Take one cute movie. Add three likeable actresses (Faith Prince, Carmen Cusack and Christine Sherril). Drown them in interchangeable ballads. And then saddle them with a garbage book. They took the movie's plot but added crass jokes about thongs, genitalia and bodily fluids.
The sassy gay friend got an ugly blonde wig and some bland patter songs. Morgan Weed, in the Sarah Jessica Parker role, was the only one allowed to have fun. The writers let her deliver the film's jokes rather than... I dunno... projectile vomit on the stage.
My guest left at intermission but I stayed to cackle at the mess and to weep for Faith Prince."
For me, the low point was the one husband's TV commercial."
I saw the show later on in the run, I believe because there was a song at the son's Bar Mitzvah in the Playbill that was cut on stage. However, the only memorable song in the show was from the gay friend, "Payback's a Bitch" where they're at an auction. Why even bother working on the musical if you cannot get the rights from Lesley Gore for "You Don't Owe Me." I remember seeing the show the week after Gore passed away.
Bat Out of Hell and Dirty Rotten Scoundrels. Though I respected the hell out of both casts!
Lestat was also TERRIBLE but I've gotten so much enjoyment and laughter out of it in the ensuing years just thinking about it that I can't possibly put it in a box with those two.
"This thread reads like a series of White House memos." — Mister Matt
King Kong.....only show in 40 years I walked out at intermission...the Puppet was interesting for about 2 minutes ...the ship at the beginning was also for about 2 minutes...lead actress was just bad and the music .and the growling....awful...…….very strange that everybody hates CATS but it ran forever...mmmm I think people are afraid to admit they liked it or some of it....I know I loved seeing Betty Buckley belt out Memory also Lauri Beechman in the first National tour...it was worth the price of admission....

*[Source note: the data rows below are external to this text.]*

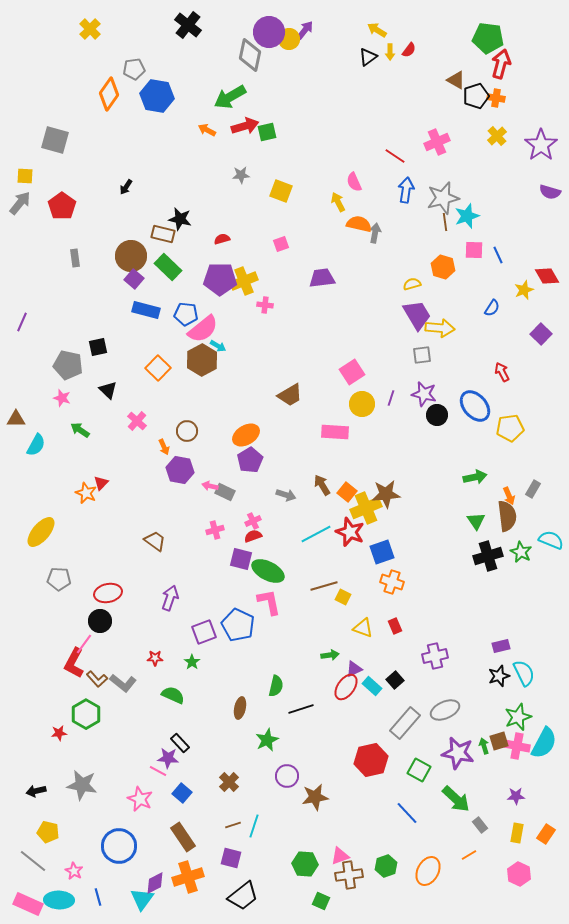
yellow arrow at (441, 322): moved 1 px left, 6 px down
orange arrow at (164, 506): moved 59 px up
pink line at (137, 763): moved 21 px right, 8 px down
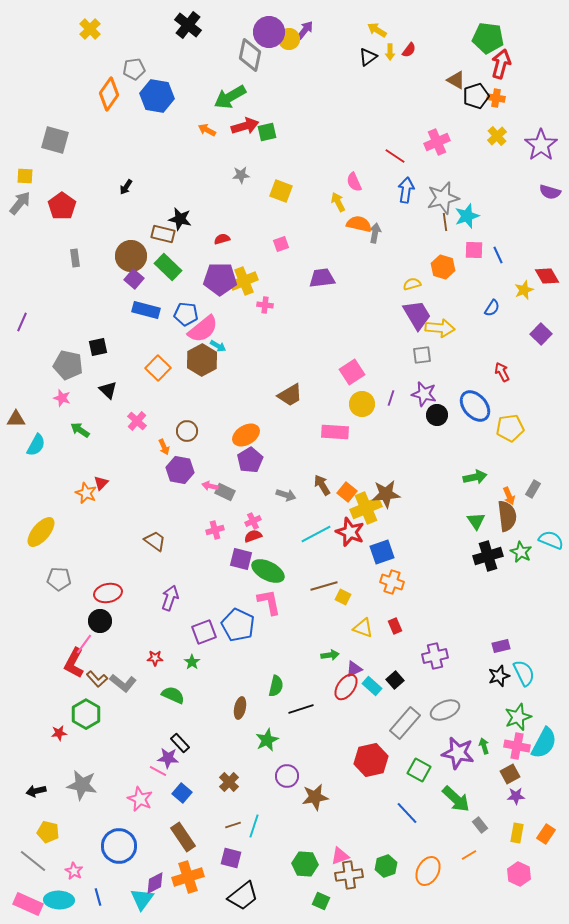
brown square at (499, 741): moved 11 px right, 33 px down; rotated 12 degrees counterclockwise
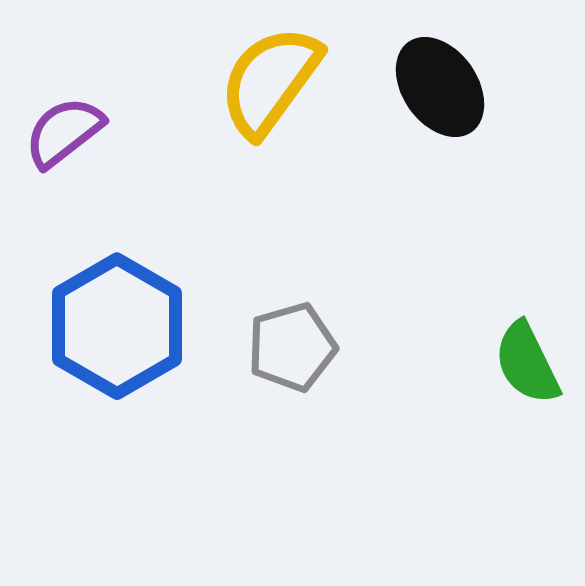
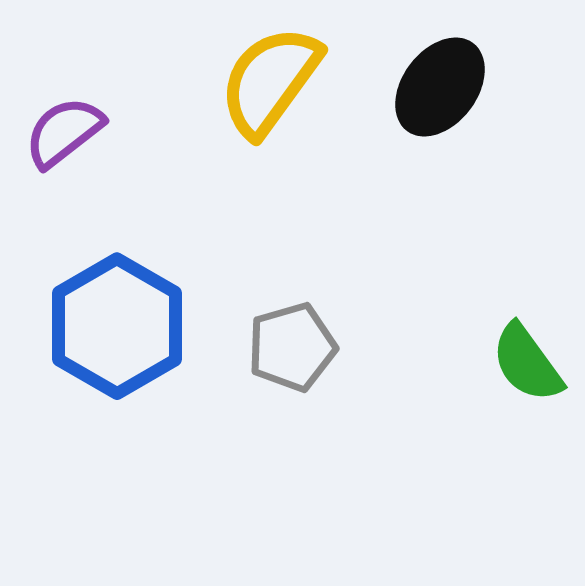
black ellipse: rotated 72 degrees clockwise
green semicircle: rotated 10 degrees counterclockwise
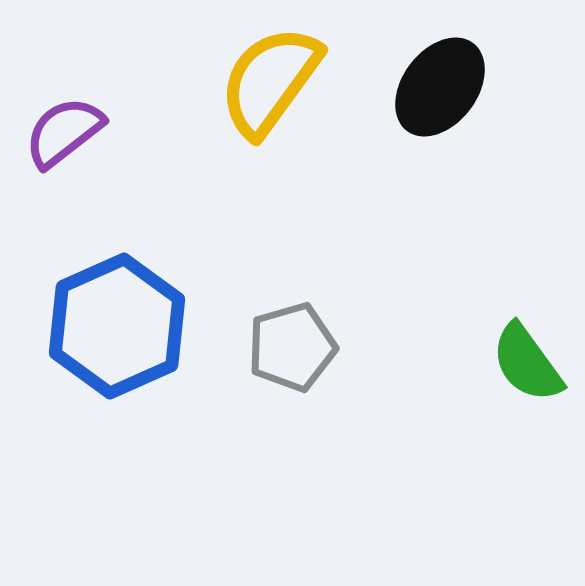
blue hexagon: rotated 6 degrees clockwise
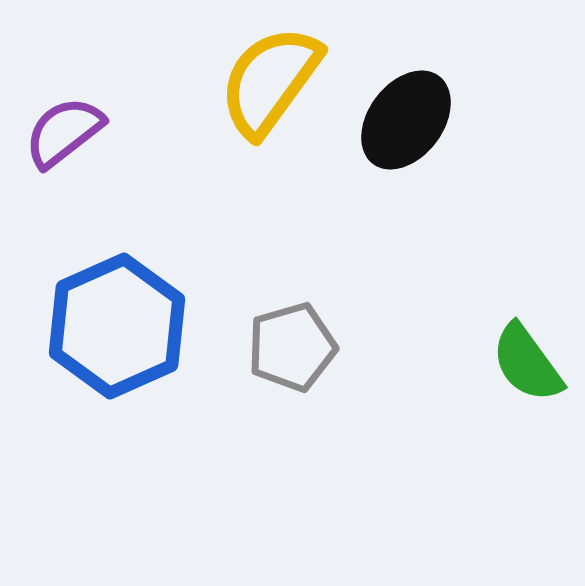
black ellipse: moved 34 px left, 33 px down
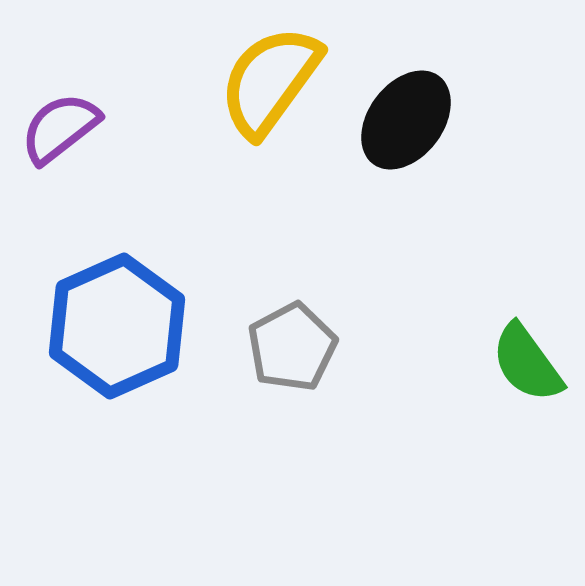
purple semicircle: moved 4 px left, 4 px up
gray pentagon: rotated 12 degrees counterclockwise
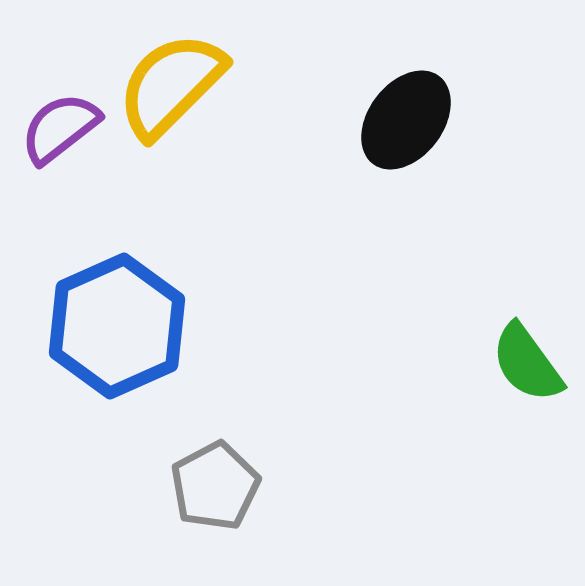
yellow semicircle: moved 99 px left, 4 px down; rotated 9 degrees clockwise
gray pentagon: moved 77 px left, 139 px down
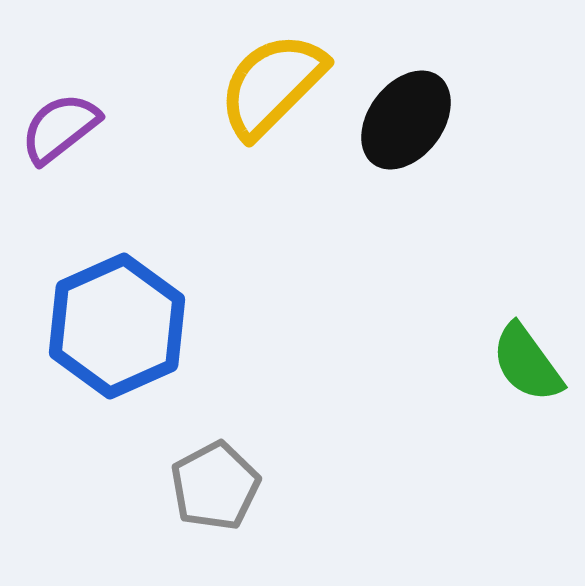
yellow semicircle: moved 101 px right
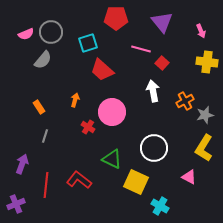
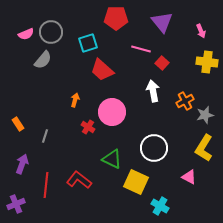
orange rectangle: moved 21 px left, 17 px down
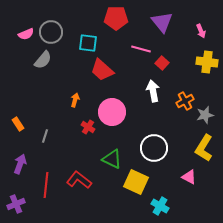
cyan square: rotated 24 degrees clockwise
purple arrow: moved 2 px left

No question. The Tom Waits/Robert Wilson musical Black Rider at the Ahmanson in Los Angeles in 2006. At the time, local restaurants had shuttle vans that ran from the restaurants to the theater. Before the show, the shuttle driver made a point of telling us that, not only would he be at the theater at intermission, but we might have to wait for a ride because the shuttles filled up quickly. AT INTERMISSION.
This is part of what I wrote here shortly after seeing it: "[I]magine a production in which every character appears like the Joel Grey emcee from Cabaret, but even more grotesque and exaggerated. Wilhelm, the character who makes the pact with the devil, does not walk, but steps sideways into a crouch as he moves across the stage. The father, who bears a strong resemblance to Beetlejuice, stutters half his lines. Some characters seem to exist only to cackle and shriek. The music is deliberately dissonant (and headache-inducing). The plot, a Faustian tale, is so thin that, at one point, they tell the story of Georg -- who went insane because of the Magic Bullets -- twice. The first time is recited by one character and then, as if you didn't catch it that time, they have another character play Georg while repeating the exact same lines. And then there is a number where characters dance on the stage with the corpses of deer, with their entrails exposed."